▼
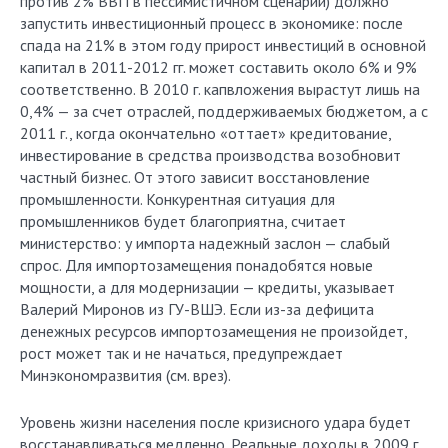
против 2% ВВП в пессимистичном сценарии) должно
запустить инвестиционный процесс в экономике: после
спада на 21% в этом году прирост инвестиций в основной
капитал в 2011-2012 гг. может составить около 6% и 9%
соответственно. В 2010 г. капвложения вырастут лишь на
0,4% — за счет отраслей, поддерживаемых бюджетом, а с
2011 г., когда окончательно «оттает» кредитование,
инвестирование в средства производства возобновит
частный бизнес. От этого зависит восстановление
промышленности. Конкурентная ситуация для
промышленников будет благоприятна, считает
министерство: у импорта надежный заслон — слабый
спрос. Для импортозамещения понадобятся новые
мощности, а для модернизации — кредиты, указывает
Валерий Миронов из ГУ-ВШЭ. Если из-за дефицита
денежных ресурсов импортозамещения не произойдет,
рост может так и не начаться, предупреждает
Минэкономразвития (см. врез).
Уровень жизни населения после кризисного удара будет
восстанавливаться медленно. Реальные доходы в 2009 г.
▲
Task item — Give the text read from the records above as a JSON list of strings, with one string for each line and no blank lines. Leave the pictures out of the answer.

Reply to the exercise —
[
  "против 2% ВВП в пессимистичном сценарии) должно",
  "запустить инвестиционный процесс в экономике: после",
  "спада на 21% в этом году прирост инвестиций в основной",
  "капитал в 2011-2012 гг. может составить около 6% и 9%",
  "соответственно. В 2010 г. капвложения вырастут лишь на",
  "0,4% — за счет отраслей, поддерживаемых бюджетом, а с",
  "2011 г., когда окончательно «оттает» кредитование,",
  "инвестирование в средства производства возобновит",
  "частный бизнес. От этого зависит восстановление",
  "промышленности. Конкурентная ситуация для",
  "промышленников будет благоприятна, считает",
  "министерство: у импорта надежный заслон — слабый",
  "спрос. Для импортозамещения понадобятся новые",
  "мощности, а для модернизации — кредиты, указывает",
  "Валерий Миронов из ГУ-ВШЭ. Если из-за дефицита",
  "денежных ресурсов импортозамещения не произойдет,",
  "рост может так и не начаться, предупреждает",
  "Минэкономразвития (см. врез).",
  "Уровень жизни населения после кризисного удара будет",
  "восстанавливаться медленно. Реальные доходы в 2009 г."
]